■ Extrait du document
+---+

Un impact considérable

Évidemment, l’exercice lié à l’implantation de la Loi sur le système correctionnel du Québec (LSCQ) a un impact considérable. «Le résultat de l’implantation de la Loi pour le réseau communautaire, explique Patrick Altimas, aura été un mouvement d’expansion des services en matière de suivi dans la communauté et, à une échelle moindre, d’hébergement et un rétablissement sur de nouvelles bases des relations entre la Direction générale des services correctionnels et le réseau communautaire actif en justice pénale. Cela aura signifié, pour une vingtaine d’organismes membres de l’ASRSQ, des investissements en matière de locaux, de meubles et d’équipement, l’engagement de nouveaux intervenants et l’accroissement des services en matière de suivi pouvant atteindre jusqu’à 6 fois le niveau des années précédentes. Pour quelques autres organismes membres, cela aura signifié la possibilité de développer des services de suivi pour venir appuyer la prestation d’autres services, entre autres dans le secteur de la santé mentale. Finalement, une dizaine d’organismes non-membres de l’ASRSQ se sont joints au groupe d’organismes offrant du suivi dans leur communauté, dont deux sont devenus membres de l’ASRSQ vers la fin de l’année. Au total, cela représente une implication reconnue des organismes communautaires dans les cas d’au-delà de 8 000 personnes contrevenantes assujetties à une mesure correctionnelle, en plus de celles bénéficiant d’autres services (hébergement, employabilité, thérapie, etc.).»

Certaines ressources communautaires faisaient déjà du suivi en communauté. Pour Transition Centre-Sud, par exemple, les activités de suivi ont plus que doublé. Le directeur général, Marc Meloche, précise qu’«avant, nous avions environ 240 délinquants dans le cadre du suivi en communauté. Maintenant, nous en avons plus de 500. Ça ajoute au rayonnement de notre organisation».

+---+

■ Consigne 1
D'après l'extrait sur l'implantation de la Loi sur le système correctionnel du Québec, combien de délinquants Transition Centre-Sud suit-il maintenant dans le cadre du suivi en communauté ?
■ Consigne 2
Rédigez la suite du texte sur l'implantation de la Loi sur le système correctionnel du Québec, en reprenant après sa dernière phrase.

■ Données fournies
+---+

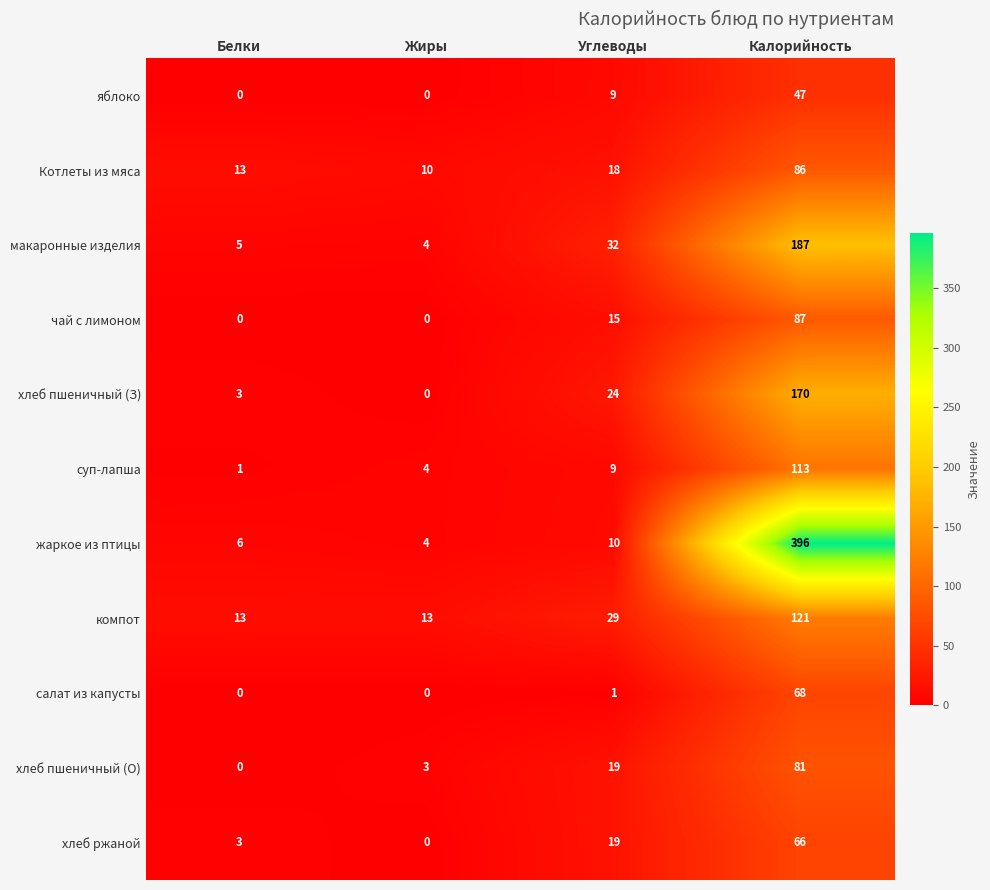

What is the total value across all series at Калорийность?

1422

+---+

■ Réponse 1
Plus de 500.

■ Réponse 2
Les défis à venir

Évidemment de tels changements amènent de nombreux défis pour les organismes communautaires impliqués. «Par contre, précise Daniel Bellemare (Maison Radisson), ça nous permet de mieux structurer ce secteur d’activité. Maintenant, il est plus facile de développer des services axés sur la surveillance avec une coordination qui leur est propre. Quand nous intégrons un nouvel intervenant, il joint une équipe et on peut assurer une forme de mentorat.»

Maintenant qu’il est clair que la Direction des services correctionnels du Québec croit à l’importance du réseau communautaire, il faut maintenant travailler à ce que l’ensemble du réseau correctionnel développe cette même confiance. À ce sujet, il reste encore bien du travail. Nous l’avons constaté en avril dernier, lorsque le Syndicat des professionnels (elles) du gouvernement du Québec affirmait que l’implication accrue du réseau communautaire allait mettre la sécurité en jeu.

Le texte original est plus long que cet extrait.